Wolverine Worldwide reported a 5 percent drop in its net income to $24.0 million for its second quarter, ended June 18, as its sales fell for the fourth quarter in a row, down by 7.4 percent to $583.7 million in dollars and by 5.2 percent on an underlying, currency-neutral basis. However, the stock price went up by more than 9 percent after the conference with the analysts as these results were higher than those that they had projected.
In constant currencies, sales declined by 0.8 percent for the Outdoor & Lifestyle Group, with Chaco posting percentage rise in the high teens, Merrell and CAT falling by low single digits and Hush Puppies going down by a high single digit. Merrell enjoyed mid-single-digit growth in performance outdoor and its online sales went up by more than 30 percent, but the active lifestyle segment was off by a double digit.
Across the group, e-commerce delivered a 20 percent sales increase in the quarter.
According to the management, the athletic lifestyle trend is growing more important in outdoor shoes than in the casual sector, but the market is flat overall. Across all categories, footwear sales declined by between 2 and 4 percent in the U.S. during the quarter, the management estimates.
In the U.S., the recent retail bankruptcies and a sluggish retail environment pulled down Merrell's wholesale revenues during the quarter, but product partnerships with key accounts in the U.S. and abroad resulted in high-teen gains. The introduction of Vibram's Arctic Grip technology should drive sales in the autumn at Merrell and five other group brands.

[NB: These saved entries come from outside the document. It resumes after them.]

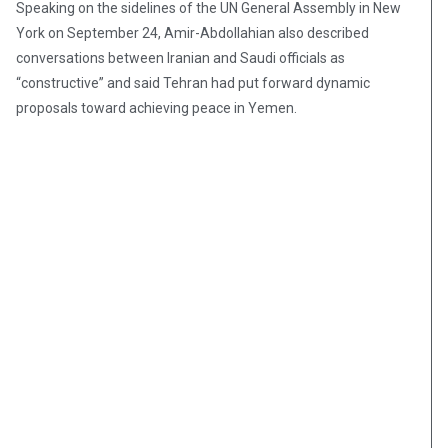
Speaking on the sidelines of the UN General Assembly in New
York on September 24, Amir-Abdollahian also described
conversations between Iranian and Saudi officials as
“constructive” and said Tehran had put forward dynamic
proposals toward achieving peace in Yemen.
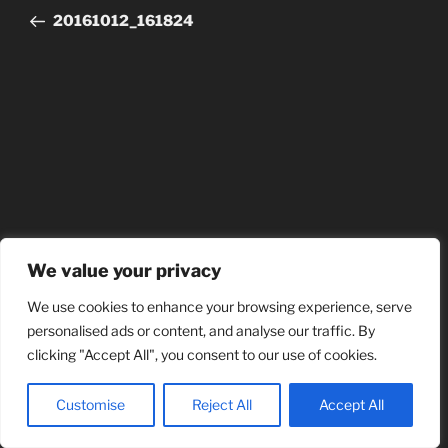
20161012_161824
We value your privacy
We use cookies to enhance your browsing experience, serve
personalised ads or content, and analyse our traffic. By
clicking "Accept All", you consent to our use of cookies.
Customise
Reject All
Accept All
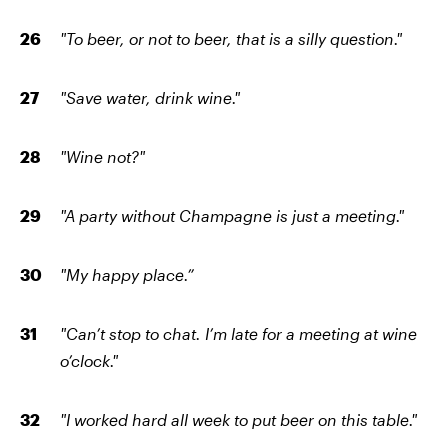
"To beer, or not to beer, that is a silly question."
"Save water, drink wine."
"Wine not?"
"A party without Champagne is just a meeting."
"My happy place.”
"Can’t stop to chat. I’m late for a meeting at wine
o’clock."
"I worked hard all week to put beer on this table."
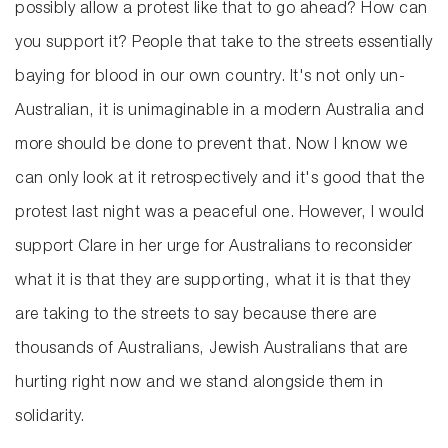
possibly allow a protest like that to go ahead? How can
you support it? People that take to the streets essentially
baying for blood in our own country. It's not only un-
Australian, it is unimaginable in a modern Australia and
more should be done to prevent that. Now I know we
can only look at it retrospectively and it's good that the
protest last night was a peaceful one. However, I would
support Clare in her urge for Australians to reconsider
what it is that they are supporting, what it is that they
are taking to the streets to say because there are
thousands of Australians, Jewish Australians that are
hurting right now and we stand alongside them in
solidarity.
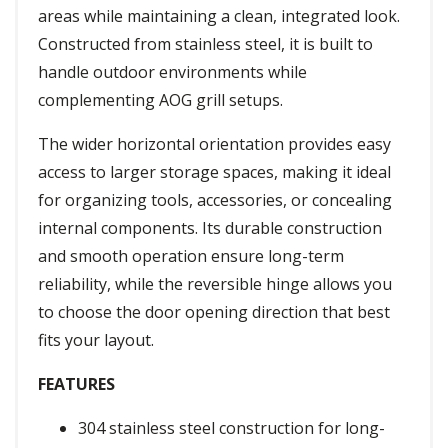
areas while maintaining a clean, integrated look.
Constructed from stainless steel, it is built to
handle outdoor environments while
complementing AOG grill setups.
The wider horizontal orientation provides easy
access to larger storage spaces, making it ideal
for organizing tools, accessories, or concealing
internal components. Its durable construction
and smooth operation ensure long-term
reliability, while the reversible hinge allows you
to choose the door opening direction that best
fits your layout.
FEATURES
304 stainless steel construction for long-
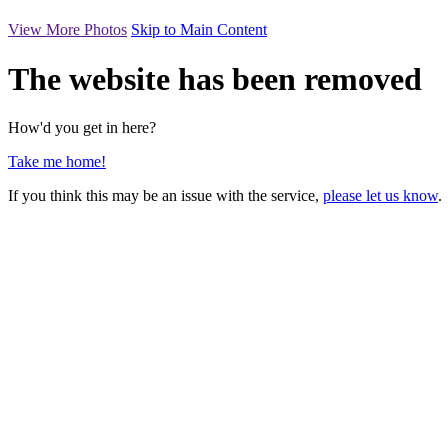
View More Photos
Skip to Main Content
The website has been removed
How'd you get in here?
Take me home!
If you think this may be an issue with the service,
please let us know
.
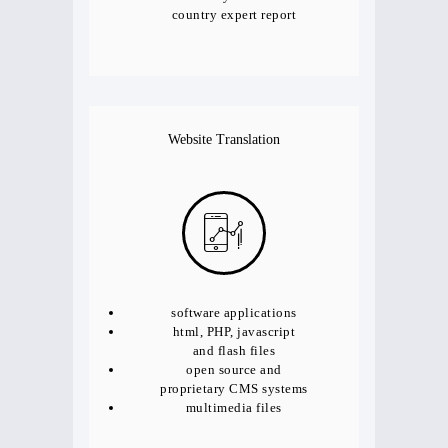
country expert report
Website Translation
software applications
html, PHP, javascript
and flash files
open source and
proprietary CMS systems
multimedia files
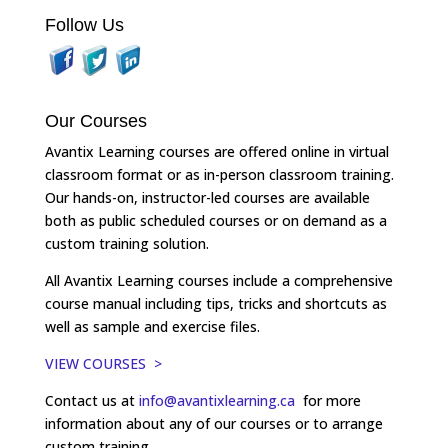
Follow Us
Our Courses
Avantix Learning courses are offered online in virtual
classroom format or as in-person classroom training.
Our hands-on, instructor-led courses are available
both as public scheduled courses or on demand as a
custom training solution.
All Avantix Learning courses include a comprehensive
course manual including tips, tricks and shortcuts as
well as sample and exercise files.
VIEW COURSES >
Contact us at
info@avantixlearning.ca
for more
information about any of our courses or to arrange
custom training.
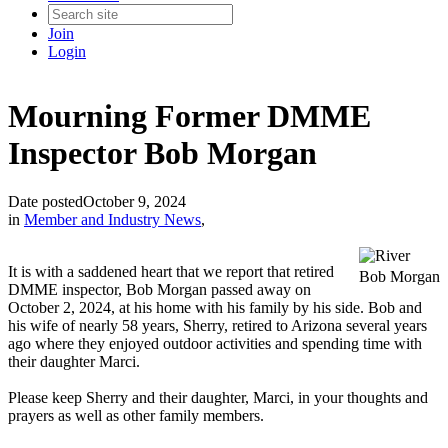
Join
Login
Mourning Former DMME
Inspector Bob Morgan
Date posted
October 9, 2024
in
Member and Industry News
,
It is with a saddened heart that we report that retired
Bob Morgan
DMME inspector, Bob Morgan passed away on
October 2, 2024, at his home with his family by his side. Bob and
his wife of nearly 58 years, Sherry, retired to Arizona several years
ago where they enjoyed outdoor activities and spending time with
their daughter Marci.
Please keep Sherry and their daughter, Marci, in your thoughts and
prayers as well as other family members.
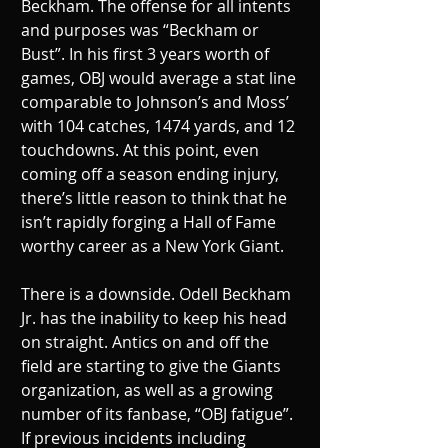
Beckham. The offense for all intents 
and purposes was “Beckham or 
Bust”. In his first 3 years worth of 
games, OBJ would average a stat line 
comparable to Johnson’s and Moss’ 
with 104 catches, 1474 yards, and 12 
touchdowns. At this point, even 
coming off a season ending injury, 
there’s little reason to think that he 
isn’t rapidly forging a Hall of Fame 
worthy career as a New York Giant.
There is a downside. Odell Beckham 
Jr. has the inability to keep his head 
on straight. Antics on and off the 
field are starting to give the Giants 
organization, as well as a growing 
number of its fanbase, “OBJ fatigue”. 
If previous incidents including 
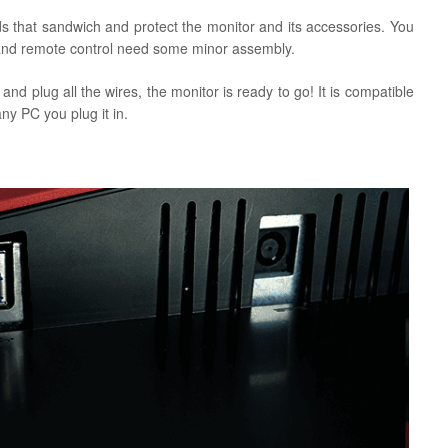
s that sandwich and protect the monitor and its accessories. You
ds and remote control need some minor assembly.
nd plug all the wires, the monitor is ready to go! It is compatible
ny PC you plug it in.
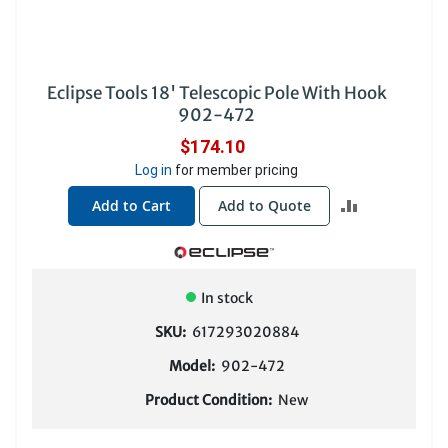
Eclipse Tools 18' Telescopic Pole With Hook
902-472
$174.10
Log in
for member pricing
ADD
Add to Cart
Add to Quote
TO
COMPARE
In stock
SKU:
617293020884
Model:
902-472
Product Condition:
New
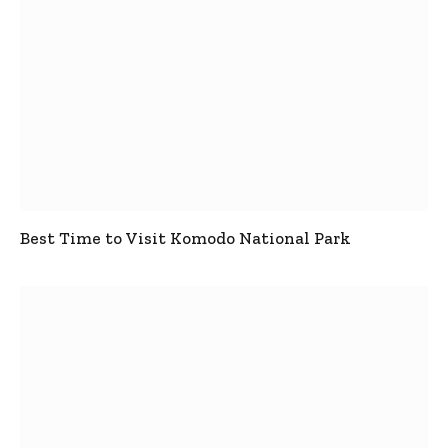
Best Time to Visit Komodo National Park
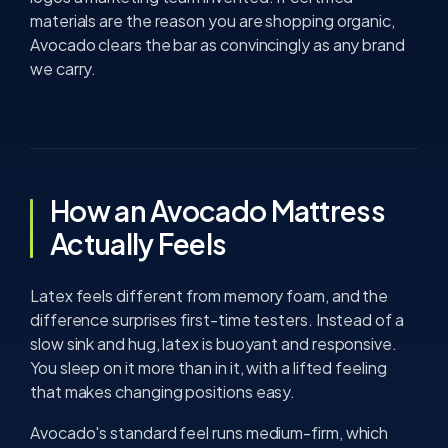
materials are the reason you are shopping organic,
Avocado clears the bar as convincingly as any brand
we carry.
How an Avocado Mattress
Actually Feels
Latex feels different from memory foam, and the
difference surprises first-time testers. Instead of a
slow sink and hug, latex is buoyant and responsive.
You sleep on it more than in it, with a lifted feeling
that makes changing positions easy.
Avocado's standard feel runs medium-firm, which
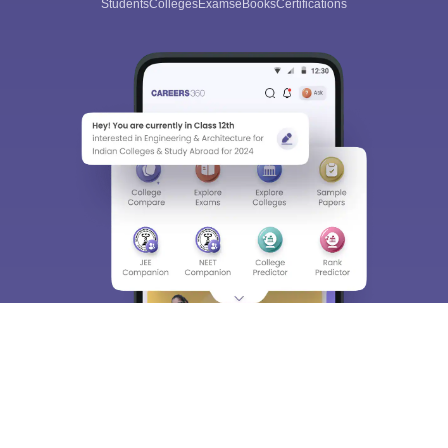
Students
Colleges
Exams
eBooks
Certifications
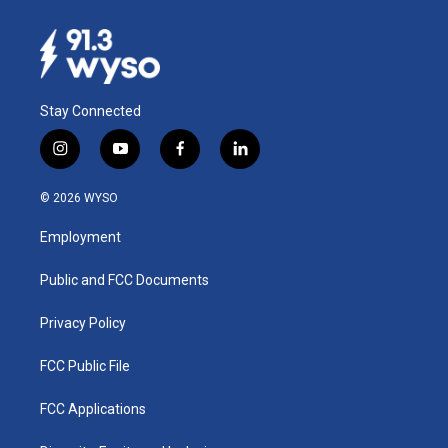
Stay Connected
i
y
f
l
n
o
a
i
s
u
c
n
© 2026 WYSO
t
t
e
k
a
u
b
e
Employment
g
b
o
d
r
e
o
i
a
k
n
Public and FCC Documents
m
Privacy Policy
FCC Public File
FCC Applications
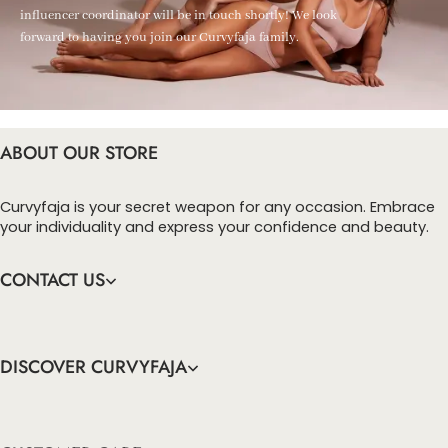
influencer coordinator will be in touch shortly! We look
forward to having you join our Curvyfaja family.
ABOUT OUR STORE
Curvyfaja is your secret weapon for any occasion. Embrace
your individuality and express your confidence and beauty.
CONTACT US
DISCOVER CURVYFAJA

A mid-single-digit increase at Saucony partially offset declines at Sperry and Keds, resulting in an 8.9 percent drop for Wolverine's so-called Boston Group during the quarter. The retail bankruptcies hurt Saucony, but its Everrun line helped it to record a gain in the high teens in the running specialty channel, and its sales in the three major regions outside the U.S. grew at double-digit rates. Focused on work boots, the Heritage Group fell by 6.2 percent in the quarter, with Bates going up and the Wolverine brand going down due to weakness in oil patch regions.
Negative currency effects drove down the group's gross margin by 0.3 percentage points to 38.8 percent in the quarter, offsetting strategic price increases, a better product mix and fewer closedown sales.
Foreign currencies depressed the gross margin by one full percentage point. About 13 percent of the group's revenues come from Europe, the Middle East and Africa
The operating margin fell by 0.4 percentage points to 7.2 percent, but adjusted for currencies, it went up by 0.3 percentage points to 8.4 percent.
On a constant-currency basis, the gross margin went up by 0.7 percentage points. The management reiterated its forecast for revenues in the $2,475-2,575 million range for the full year, including foreign exchange losses of $40 million. That would mean a drop of between one and five percent on a currency-neutral basis.
Resigning itself to the “new normal” pattern of zero growth in revenues, the management is focusing on achieving higher levels of profitability. It is still targeting an operating margin of 12 percent by the end of 2018, with half of the gain coming from higher product margins and the other half from cost-cutting.
Wolverine is considering the divestiture of several brands that don't meet its metrics. It will continue to close underperforming stores and invest more in e-commerce, which generated 20 percent more turnover in the latest quarter across its brands.